## Exercise directions
Where the word "biolink" occurs in a line of the listing below, copy that line.

===== Input data =====

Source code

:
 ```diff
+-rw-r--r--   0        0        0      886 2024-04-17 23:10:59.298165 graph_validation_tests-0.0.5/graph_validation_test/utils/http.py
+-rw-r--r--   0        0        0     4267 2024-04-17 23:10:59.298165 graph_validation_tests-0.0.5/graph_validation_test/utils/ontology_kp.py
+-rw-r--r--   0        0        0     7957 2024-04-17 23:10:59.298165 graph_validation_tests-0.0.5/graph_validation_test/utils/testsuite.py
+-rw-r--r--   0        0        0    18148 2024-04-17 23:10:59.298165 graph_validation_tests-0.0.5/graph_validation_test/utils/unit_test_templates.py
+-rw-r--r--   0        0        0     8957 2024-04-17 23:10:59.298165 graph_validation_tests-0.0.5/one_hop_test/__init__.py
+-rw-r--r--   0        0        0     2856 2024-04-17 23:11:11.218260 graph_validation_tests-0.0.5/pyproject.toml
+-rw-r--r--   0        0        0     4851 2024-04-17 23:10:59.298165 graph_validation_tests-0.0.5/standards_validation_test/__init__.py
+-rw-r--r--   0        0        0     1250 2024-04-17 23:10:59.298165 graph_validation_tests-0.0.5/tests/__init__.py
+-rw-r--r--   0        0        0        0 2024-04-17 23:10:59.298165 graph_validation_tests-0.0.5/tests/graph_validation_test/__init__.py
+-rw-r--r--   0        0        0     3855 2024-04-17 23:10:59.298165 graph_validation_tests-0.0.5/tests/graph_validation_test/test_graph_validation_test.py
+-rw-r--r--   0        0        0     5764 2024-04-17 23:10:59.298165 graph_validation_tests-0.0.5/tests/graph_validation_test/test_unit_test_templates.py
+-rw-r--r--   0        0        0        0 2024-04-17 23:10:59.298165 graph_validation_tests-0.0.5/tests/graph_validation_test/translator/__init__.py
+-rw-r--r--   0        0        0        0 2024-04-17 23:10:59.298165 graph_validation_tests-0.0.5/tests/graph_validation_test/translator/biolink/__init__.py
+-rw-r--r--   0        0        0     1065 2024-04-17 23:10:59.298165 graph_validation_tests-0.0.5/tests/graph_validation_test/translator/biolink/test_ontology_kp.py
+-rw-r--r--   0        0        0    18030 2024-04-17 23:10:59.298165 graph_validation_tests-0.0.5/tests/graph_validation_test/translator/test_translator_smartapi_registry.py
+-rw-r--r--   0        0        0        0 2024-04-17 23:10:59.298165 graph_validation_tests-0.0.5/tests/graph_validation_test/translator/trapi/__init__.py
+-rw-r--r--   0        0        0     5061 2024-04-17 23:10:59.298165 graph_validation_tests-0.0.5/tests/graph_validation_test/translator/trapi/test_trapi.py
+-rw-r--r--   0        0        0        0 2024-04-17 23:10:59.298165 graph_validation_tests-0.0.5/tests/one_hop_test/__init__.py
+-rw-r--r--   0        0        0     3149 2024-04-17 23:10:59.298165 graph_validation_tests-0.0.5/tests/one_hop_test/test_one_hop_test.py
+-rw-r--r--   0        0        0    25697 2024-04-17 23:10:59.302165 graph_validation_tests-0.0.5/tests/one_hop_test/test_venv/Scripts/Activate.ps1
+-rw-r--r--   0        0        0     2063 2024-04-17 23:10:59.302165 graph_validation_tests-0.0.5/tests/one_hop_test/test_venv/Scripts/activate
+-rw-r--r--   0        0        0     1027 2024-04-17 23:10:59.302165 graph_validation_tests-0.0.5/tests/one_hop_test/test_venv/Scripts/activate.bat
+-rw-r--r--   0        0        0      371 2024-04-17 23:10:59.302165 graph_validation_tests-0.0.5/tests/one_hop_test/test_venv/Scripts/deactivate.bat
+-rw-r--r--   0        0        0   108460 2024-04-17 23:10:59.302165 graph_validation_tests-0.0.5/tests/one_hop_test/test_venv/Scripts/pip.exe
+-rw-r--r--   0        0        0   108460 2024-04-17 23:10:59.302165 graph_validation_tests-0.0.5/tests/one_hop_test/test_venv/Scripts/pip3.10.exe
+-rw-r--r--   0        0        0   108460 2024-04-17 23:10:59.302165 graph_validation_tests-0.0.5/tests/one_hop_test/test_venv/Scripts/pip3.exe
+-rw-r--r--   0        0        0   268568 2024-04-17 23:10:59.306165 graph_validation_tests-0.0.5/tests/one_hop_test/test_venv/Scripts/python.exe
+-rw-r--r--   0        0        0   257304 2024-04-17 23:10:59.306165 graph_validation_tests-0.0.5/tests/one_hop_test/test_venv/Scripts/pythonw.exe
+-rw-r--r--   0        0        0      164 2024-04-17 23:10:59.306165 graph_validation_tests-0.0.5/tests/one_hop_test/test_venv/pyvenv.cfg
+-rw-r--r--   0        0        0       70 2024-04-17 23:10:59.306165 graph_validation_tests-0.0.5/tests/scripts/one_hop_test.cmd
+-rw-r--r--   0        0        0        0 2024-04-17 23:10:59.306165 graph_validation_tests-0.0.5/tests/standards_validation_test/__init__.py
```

=====
===== Input data =====

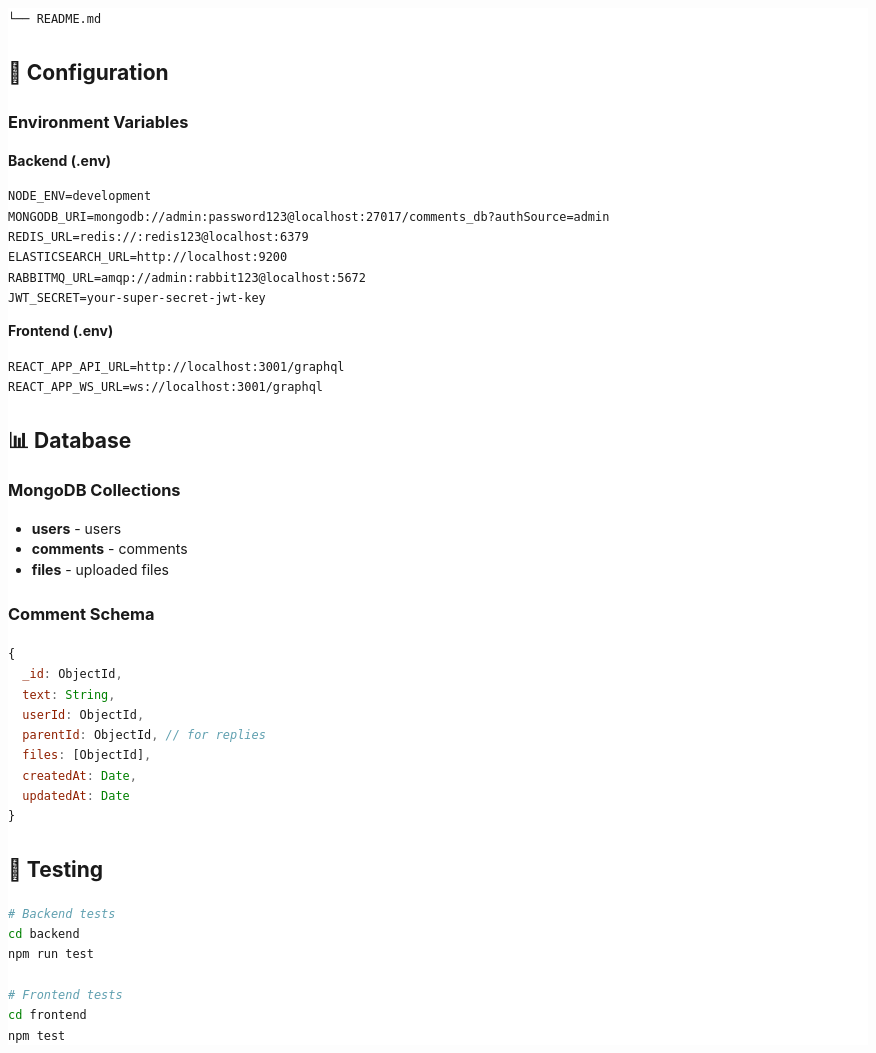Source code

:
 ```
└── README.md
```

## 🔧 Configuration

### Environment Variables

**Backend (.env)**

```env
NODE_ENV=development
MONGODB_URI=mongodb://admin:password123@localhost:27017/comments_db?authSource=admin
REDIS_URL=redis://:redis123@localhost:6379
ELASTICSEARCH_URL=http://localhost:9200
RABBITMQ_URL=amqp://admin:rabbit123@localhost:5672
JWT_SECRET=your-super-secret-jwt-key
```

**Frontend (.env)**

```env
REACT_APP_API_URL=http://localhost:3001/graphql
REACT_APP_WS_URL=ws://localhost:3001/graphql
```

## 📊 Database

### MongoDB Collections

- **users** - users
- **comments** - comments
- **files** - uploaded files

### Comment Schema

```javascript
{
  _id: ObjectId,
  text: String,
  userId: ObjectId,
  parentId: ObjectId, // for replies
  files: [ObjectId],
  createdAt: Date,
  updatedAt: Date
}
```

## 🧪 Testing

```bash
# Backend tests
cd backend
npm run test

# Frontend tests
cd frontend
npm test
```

=====
===== Input data =====

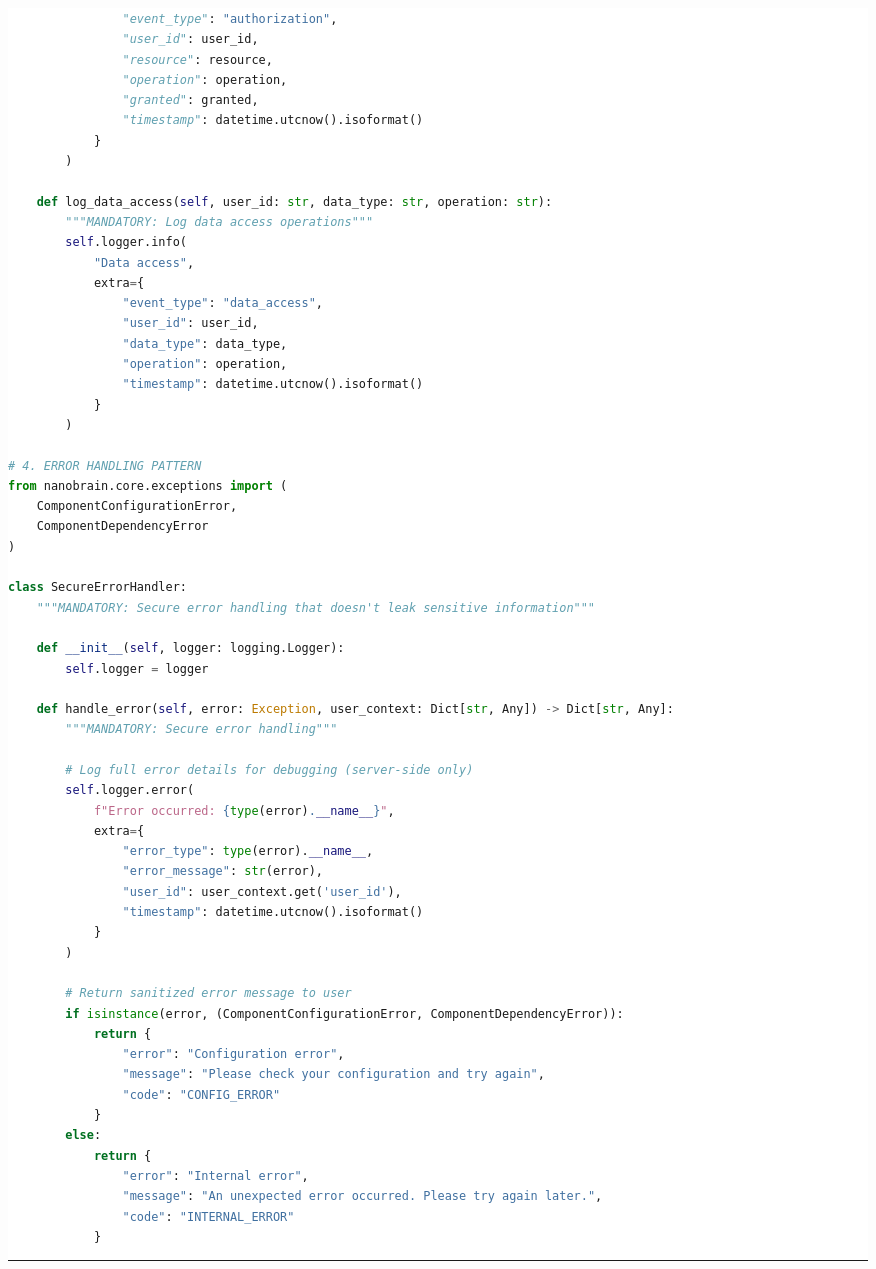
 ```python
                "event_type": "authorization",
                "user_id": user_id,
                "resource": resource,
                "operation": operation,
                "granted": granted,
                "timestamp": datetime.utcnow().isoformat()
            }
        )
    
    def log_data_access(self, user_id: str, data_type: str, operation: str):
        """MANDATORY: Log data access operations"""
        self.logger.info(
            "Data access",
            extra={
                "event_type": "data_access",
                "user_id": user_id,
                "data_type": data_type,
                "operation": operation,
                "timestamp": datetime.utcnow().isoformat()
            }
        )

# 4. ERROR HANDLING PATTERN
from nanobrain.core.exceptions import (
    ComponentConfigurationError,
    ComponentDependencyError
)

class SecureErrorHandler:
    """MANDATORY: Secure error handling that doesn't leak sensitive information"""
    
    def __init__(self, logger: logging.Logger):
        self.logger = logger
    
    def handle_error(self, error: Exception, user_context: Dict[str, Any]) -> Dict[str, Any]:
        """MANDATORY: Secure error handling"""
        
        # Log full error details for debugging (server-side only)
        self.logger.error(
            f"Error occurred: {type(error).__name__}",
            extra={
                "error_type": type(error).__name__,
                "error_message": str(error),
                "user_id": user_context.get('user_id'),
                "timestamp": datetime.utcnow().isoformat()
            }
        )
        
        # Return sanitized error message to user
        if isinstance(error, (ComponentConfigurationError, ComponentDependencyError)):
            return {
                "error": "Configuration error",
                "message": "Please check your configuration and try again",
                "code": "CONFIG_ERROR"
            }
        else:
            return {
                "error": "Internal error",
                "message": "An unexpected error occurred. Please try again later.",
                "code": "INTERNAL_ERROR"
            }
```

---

=====

## Response
+-rw-r--r--   0        0        0        0 2024-04-17 23:10:59.298165 graph_validation_tests-0.0.5/tests/graph_validation_test/translator/biolink/__init__.py
+-rw-r--r--   0        0        0     1065 2024-04-17 23:10:59.298165 graph_validation_tests-0.0.5/tests/graph_validation_test/translator/biolink/test_ontology_kp.py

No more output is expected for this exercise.